# Lamisil AT Continuous Spray Discountinued



## JJuchems

After driving to the tri-county area Walgreen's stores I was told by a manger check store inventory for my the product is discontinued. Keep an eye out.


----------



## sports_doc

I think the pump spray is still available no?

This is what you were looking for??


----------



## JJuchems

Sorry for the grammar of my first post. It was a late night. 

Shawn the first is what I was look for, the second has been off the market for some time. What I found out is, once again it has been repackaged (I have three bottles now). I have two siblings who work for Walgreen's and another for CVS. Apparently, it has been pulled from some stores, while others are keeping it in stock. I was told they have had issues getting it from their warehouse. Hopefully it stays on the market, Walgreen's is the only local retailer I have have found that carries it.

The packaging now looks like this: http://www.soap.com/p/lamisil-continuous-spray-athletes-foot-47250


----------



## KeroKero

To update this a little bit - I'm in a completely different part of the country and did a quick search and found the same thing. If you're going to drive a good distance use the Walgreens store checker to see if the store is supposed to carry it and call ahead! I called up a couple of stores to check their stocks and two that were supposed to have it going by the site did not have it on their shelves.

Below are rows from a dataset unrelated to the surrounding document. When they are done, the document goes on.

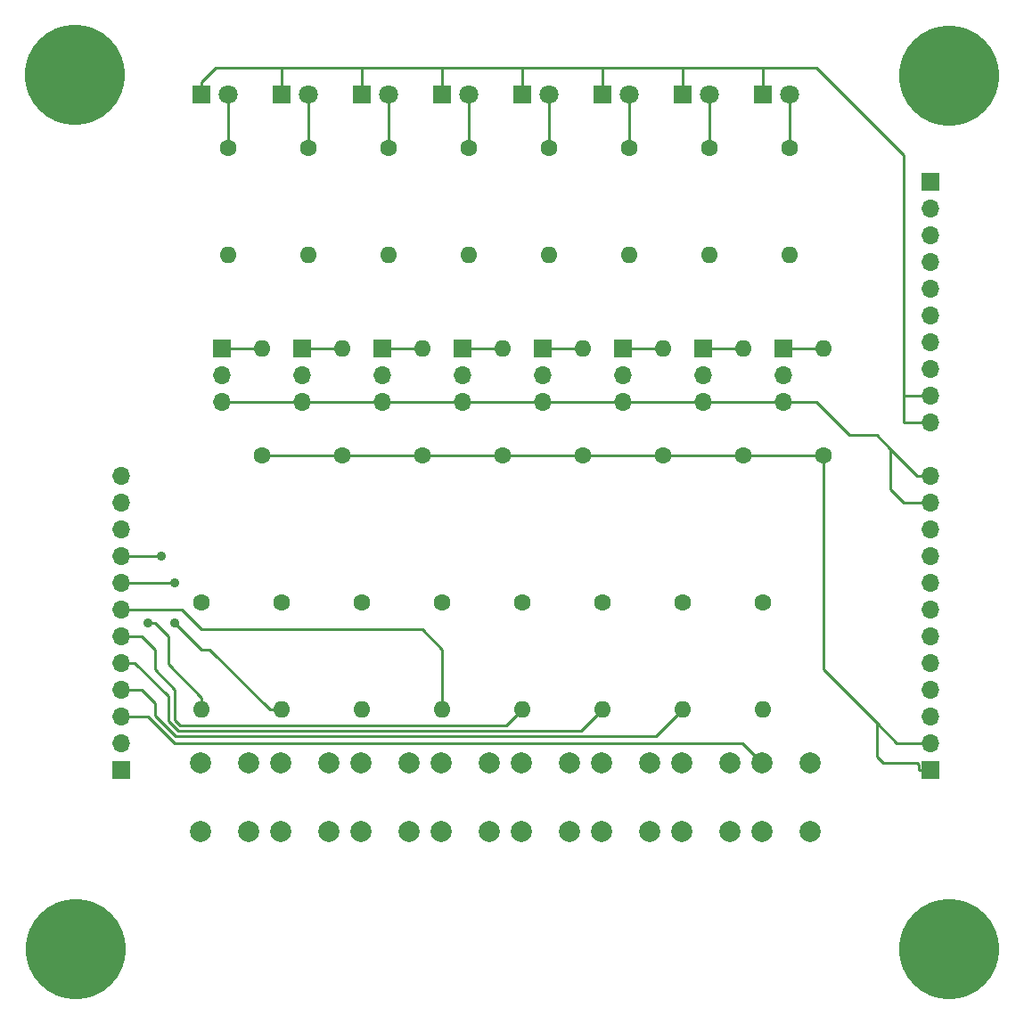
<source format=gbr>
G04 #@! TF.GenerationSoftware,KiCad,Pcbnew,(5.1.5)-3*
G04 #@! TF.CreationDate,2020-08-02T18:44:06-04:00*
G04 #@! TF.ProjectId,LEDS-SWITCHES,4c454453-2d53-4574-9954-434845532e6b,2*
G04 #@! TF.SameCoordinates,Original*
G04 #@! TF.FileFunction,Copper,L2,Bot*
G04 #@! TF.FilePolarity,Positive*
%FSLAX46Y46*%
G04 Gerber Fmt 4.6, Leading zero omitted, Abs format (unit mm)*
G04 Created by KiCad (PCBNEW (5.1.5)-3) date 2020-08-02 18:44:06*
%MOMM*%
%LPD*%
G04 APERTURE LIST*
%ADD10C,9.525000*%
%ADD11C,1.800000*%
%ADD12R,1.800000X1.800000*%
%ADD13O,1.700000X1.700000*%
%ADD14R,1.700000X1.700000*%
%ADD15C,1.600000*%
%ADD16O,1.600000X1.600000*%
%ADD17C,2.000000*%
%ADD18C,0.889000*%
%ADD19C,0.254000*%
G04 APERTURE END LIST*
D10*
X15875000Y-15875000D03*
X99000000Y-99000000D03*
X16000000Y-99000000D03*
X99000000Y-16000000D03*
D11*
X83820000Y-17780000D03*
D12*
X81280000Y-17780000D03*
X73660000Y-17780000D03*
D11*
X76200000Y-17780000D03*
D12*
X66040000Y-17780000D03*
D11*
X68580000Y-17780000D03*
X60960000Y-17780000D03*
D12*
X58420000Y-17780000D03*
X50800000Y-17780000D03*
D11*
X53340000Y-17780000D03*
X45720000Y-17780000D03*
D12*
X43180000Y-17780000D03*
X35560000Y-17780000D03*
D11*
X38100000Y-17780000D03*
X30480000Y-17780000D03*
D12*
X27940000Y-17780000D03*
D13*
X97155000Y-53975000D03*
X97155000Y-56515000D03*
X97155000Y-59055000D03*
X97155000Y-61595000D03*
X97155000Y-64135000D03*
X97155000Y-66675000D03*
X97155000Y-69215000D03*
X97155000Y-71755000D03*
X97155000Y-74295000D03*
X97155000Y-76835000D03*
X97155000Y-79375000D03*
D14*
X97155000Y-81915000D03*
X20320000Y-81915000D03*
D13*
X20320000Y-79375000D03*
X20320000Y-76835000D03*
X20320000Y-74295000D03*
X20320000Y-71755000D03*
X20320000Y-69215000D03*
X20320000Y-66675000D03*
X20320000Y-64135000D03*
X20320000Y-61595000D03*
X20320000Y-59055000D03*
X20320000Y-56515000D03*
X20320000Y-53975000D03*
D14*
X97155000Y-26035000D03*
D13*
X97155000Y-28575000D03*
X97155000Y-31115000D03*
X97155000Y-33655000D03*
X97155000Y-36195000D03*
X97155000Y-38735000D03*
X97155000Y-41275000D03*
X97155000Y-43815000D03*
X97155000Y-46355000D03*
X97155000Y-48895000D03*
D15*
X33655000Y-52070000D03*
D16*
X33655000Y-41910000D03*
D15*
X41275000Y-52070000D03*
D16*
X41275000Y-41910000D03*
X48895000Y-41910000D03*
D15*
X48895000Y-52070000D03*
X56515000Y-52070000D03*
D16*
X56515000Y-41910000D03*
X64135000Y-41910000D03*
D15*
X64135000Y-52070000D03*
D16*
X71755000Y-41910000D03*
D15*
X71755000Y-52070000D03*
X79375000Y-52070000D03*
D16*
X79375000Y-41910000D03*
X86995000Y-41910000D03*
D15*
X86995000Y-52070000D03*
X27940000Y-66040000D03*
D16*
X27940000Y-76200000D03*
X35560000Y-76200000D03*
D15*
X35560000Y-66040000D03*
X43180000Y-66040000D03*
D16*
X43180000Y-76200000D03*
X50800000Y-76200000D03*
D15*
X50800000Y-66040000D03*
X58420000Y-66040000D03*
D16*
X58420000Y-76200000D03*
X66040000Y-76200000D03*
D15*
X66040000Y-66040000D03*
X73660000Y-66040000D03*
D16*
X73660000Y-76200000D03*
X81280000Y-76200000D03*
D15*
X81280000Y-66040000D03*
X83820000Y-22860000D03*
D16*
X83820000Y-33020000D03*
X76200000Y-33020000D03*
D15*
X76200000Y-22860000D03*
X68580000Y-22860000D03*
D16*
X68580000Y-33020000D03*
X60960000Y-33020000D03*
D15*
X60960000Y-22860000D03*
X53340000Y-22860000D03*
D16*
X53340000Y-33020000D03*
X45720000Y-33020000D03*
D15*
X45720000Y-22860000D03*
X38100000Y-22860000D03*
D16*
X38100000Y-33020000D03*
X30480000Y-33020000D03*
D15*
X30480000Y-22860000D03*
D13*
X29845000Y-46990000D03*
X29845000Y-44450000D03*
D14*
X29845000Y-41910000D03*
X37465000Y-41910000D03*
D13*
X37465000Y-44450000D03*
X37465000Y-46990000D03*
X45085000Y-46990000D03*
X45085000Y-44450000D03*
D14*
X45085000Y-41910000D03*
X52705000Y-41910000D03*
D13*
X52705000Y-44450000D03*
X52705000Y-46990000D03*
X60325000Y-46990000D03*
X60325000Y-44450000D03*
D14*
X60325000Y-41910000D03*
X67945000Y-41910000D03*
D13*
X67945000Y-44450000D03*
X67945000Y-46990000D03*
X75565000Y-46990000D03*
X75565000Y-44450000D03*
D14*
X75565000Y-41910000D03*
X83185000Y-41910000D03*
D13*
X83185000Y-44450000D03*
X83185000Y-46990000D03*
D17*
X27885000Y-81280000D03*
X32385000Y-81280000D03*
X27885000Y-87780000D03*
X32385000Y-87780000D03*
X40005000Y-87780000D03*
X35505000Y-87780000D03*
X40005000Y-81280000D03*
X35505000Y-81280000D03*
X43125000Y-81280000D03*
X47625000Y-81280000D03*
X43125000Y-87780000D03*
X47625000Y-87780000D03*
X55245000Y-87780000D03*
X50745000Y-87780000D03*
X55245000Y-81280000D03*
X50745000Y-81280000D03*
X58365000Y-81280000D03*
X62865000Y-81280000D03*
X58365000Y-87780000D03*
X62865000Y-87780000D03*
X70485000Y-87780000D03*
X65985000Y-87780000D03*
X70485000Y-81280000D03*
X65985000Y-81280000D03*
X73605000Y-81280000D03*
X78105000Y-81280000D03*
X73605000Y-87780000D03*
X78105000Y-87780000D03*
X85725000Y-87780000D03*
X81225000Y-87780000D03*
X85725000Y-81280000D03*
X81225000Y-81280000D03*
D18*
X25400000Y-64135000D03*
X25400000Y-67945000D03*
X24130000Y-61595000D03*
X22860000Y-67945000D03*
D19*
X83820000Y-17780000D02*
X83820000Y-22860000D01*
X27940000Y-17780000D02*
X27940000Y-16626000D01*
X27940000Y-16626000D02*
X29326000Y-15240000D01*
X73660000Y-17780000D02*
X73660000Y-15240000D01*
X73660000Y-15240000D02*
X80645000Y-15240000D01*
X66040000Y-17780000D02*
X66040000Y-15240000D01*
X66040000Y-15240000D02*
X73660000Y-15240000D01*
X58420000Y-17780000D02*
X58420000Y-15240000D01*
X50800000Y-17780000D02*
X50800000Y-15240000D01*
X50800000Y-15240000D02*
X66040000Y-15240000D01*
X35560000Y-17780000D02*
X35560000Y-15240000D01*
X29326000Y-15240000D02*
X35560000Y-15240000D01*
X43180000Y-17780000D02*
X43180000Y-15240000D01*
X35560000Y-15240000D02*
X43180000Y-15240000D01*
X43180000Y-15240000D02*
X50800000Y-15240000D01*
X97155000Y-48895000D02*
X94615000Y-48895000D01*
X94615000Y-48895000D02*
X94615000Y-46355000D01*
X94615000Y-46355000D02*
X97155000Y-46355000D01*
X94615000Y-46355000D02*
X94615000Y-23495000D01*
X94615000Y-23495000D02*
X86360000Y-15240000D01*
X81280000Y-17780000D02*
X81280000Y-15240000D01*
X86360000Y-15240000D02*
X81280000Y-15240000D01*
X81280000Y-15240000D02*
X80645000Y-15240000D01*
X76200000Y-17780000D02*
X76200000Y-22860000D01*
X68580000Y-17780000D02*
X68580000Y-22860000D01*
X60960000Y-17780000D02*
X60960000Y-22860000D01*
X53340000Y-17780000D02*
X53340000Y-22860000D01*
X45720000Y-17780000D02*
X45720000Y-22860000D01*
X38100000Y-21728630D02*
X38100000Y-17780000D01*
X38100000Y-22860000D02*
X38100000Y-21728630D01*
X30480000Y-22860000D02*
X30480000Y-17780000D01*
X29845000Y-46990000D02*
X37465000Y-46990000D01*
X37465000Y-46990000D02*
X45085000Y-46990000D01*
X45085000Y-46990000D02*
X52705000Y-46990000D01*
X52705000Y-46990000D02*
X60325000Y-46990000D01*
X60325000Y-46990000D02*
X67945000Y-46990000D01*
X67945000Y-46990000D02*
X75565000Y-46990000D01*
X75565000Y-46990000D02*
X83185000Y-46990000D01*
X97155000Y-53975000D02*
X95952919Y-53975000D01*
X92075000Y-50097081D02*
X89467081Y-50097081D01*
X86360000Y-46990000D02*
X83185000Y-46990000D01*
X89467081Y-50097081D02*
X86360000Y-46990000D01*
X97155000Y-56515000D02*
X94615000Y-56515000D01*
X93345000Y-55245000D02*
X93345000Y-51435000D01*
X94615000Y-56515000D02*
X93345000Y-55245000D01*
X95952919Y-53975000D02*
X93345000Y-51435000D01*
X93345000Y-51435000D02*
X92075000Y-50097081D01*
X33655000Y-52070000D02*
X41275000Y-52070000D01*
X41275000Y-52070000D02*
X48895000Y-52070000D01*
X48895000Y-52070000D02*
X56515000Y-52070000D01*
X56515000Y-52070000D02*
X64135000Y-52070000D01*
X64135000Y-52070000D02*
X71755000Y-52070000D01*
X71755000Y-52070000D02*
X79375000Y-52070000D01*
X79375000Y-52070000D02*
X86995000Y-52070000D01*
X86995000Y-52070000D02*
X86995000Y-72390000D01*
X93980000Y-79375000D02*
X97155000Y-79375000D01*
X97155000Y-81915000D02*
X96051000Y-81915000D01*
X96051000Y-81915000D02*
X96051000Y-81446000D01*
X96051000Y-81446000D02*
X95885000Y-81280000D01*
X95885000Y-81280000D02*
X92710000Y-81280000D01*
X92710000Y-81280000D02*
X92075000Y-80645000D01*
X86995000Y-72390000D02*
X92075000Y-77470000D01*
X92075000Y-80645000D02*
X92075000Y-77470000D01*
X92075000Y-77470000D02*
X93980000Y-79375000D01*
X22860000Y-76835000D02*
X20320000Y-76835000D01*
X81225000Y-81280000D02*
X79320000Y-79375000D01*
X25400000Y-79375000D02*
X22860000Y-76835000D01*
X79320000Y-79375000D02*
X25400000Y-79375000D01*
X20320000Y-74295000D02*
X22225000Y-74295000D01*
X23495000Y-75565000D02*
X23495000Y-76751566D01*
X22225000Y-74295000D02*
X23495000Y-75565000D01*
X23495000Y-76751566D02*
X25483434Y-78740000D01*
X71120000Y-78740000D02*
X73660000Y-76200000D01*
X25483434Y-78740000D02*
X71120000Y-78740000D01*
X20320000Y-71755000D02*
X21590000Y-71755000D01*
X21590000Y-71755000D02*
X24765000Y-74930000D01*
X24765000Y-77303132D02*
X25693858Y-78231990D01*
X24765000Y-74930000D02*
X24765000Y-77303132D01*
X64008010Y-78231990D02*
X66040000Y-76200000D01*
X25693858Y-78231990D02*
X64008010Y-78231990D01*
X20320000Y-69215000D02*
X22225000Y-69215000D01*
X22225000Y-69215000D02*
X23495000Y-70485000D01*
X23495000Y-70485000D02*
X23495000Y-72390000D01*
X25400000Y-74295000D02*
X25400000Y-77219698D01*
X23495000Y-72390000D02*
X25400000Y-74295000D01*
X25400000Y-77219698D02*
X25904282Y-77723980D01*
X56896020Y-77723980D02*
X58420000Y-76200000D01*
X25904282Y-77723980D02*
X56896020Y-77723980D01*
X50800000Y-70485000D02*
X50800000Y-76200000D01*
X48895000Y-68580000D02*
X50800000Y-70485000D01*
X20320000Y-66675000D02*
X26035000Y-66675000D01*
X27940000Y-68580000D02*
X48895000Y-68580000D01*
X26035000Y-66675000D02*
X27940000Y-68580000D01*
X25400000Y-64135000D02*
X20320000Y-64135000D01*
X34428630Y-76200000D02*
X28713630Y-70485000D01*
X35560000Y-76200000D02*
X34428630Y-76200000D01*
X28713630Y-70485000D02*
X27940000Y-70485000D01*
X27940000Y-70485000D02*
X25400000Y-67945000D01*
X24130000Y-61595000D02*
X20320000Y-61595000D01*
X27940000Y-75068630D02*
X24765000Y-71893630D01*
X27940000Y-76200000D02*
X27940000Y-75068630D01*
X24765000Y-71893630D02*
X24765000Y-69215000D01*
X24765000Y-69215000D02*
X23495000Y-67945000D01*
X23495000Y-67945000D02*
X22860000Y-67945000D01*
X29845000Y-41910000D02*
X33655000Y-41910000D01*
X37465000Y-41910000D02*
X41275000Y-41910000D01*
X45085000Y-41910000D02*
X48895000Y-41910000D01*
X52705000Y-41910000D02*
X56515000Y-41910000D01*
X60325000Y-41910000D02*
X64135000Y-41910000D01*
X67945000Y-41910000D02*
X71755000Y-41910000D01*
X75565000Y-41910000D02*
X79375000Y-41910000D01*
X83185000Y-41910000D02*
X86995000Y-41910000D01*
M02*

</source>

If you are thinking you will just be able to grab some off the shelf when you have an emergency THINK AGAIN - even going to the online vendors it seems that it is out of stock if it was even listed.

This is one of the few SCIENTIFICALLY PROVEN ways to treat chytrid, and if you want to have some handy you better track some down now.


----------



## sports_doc

As of yesterday my local Rite Aide had 3 bottles.

I keep one at home, in addition to an old bottle of the 'pump' spray version [which I liked better, bc it didnt contain the propellant the spray does]

The Continuous Spray label is new now btw, same bottle, same ingredients, 'Fresh' new look 

Shawn


----------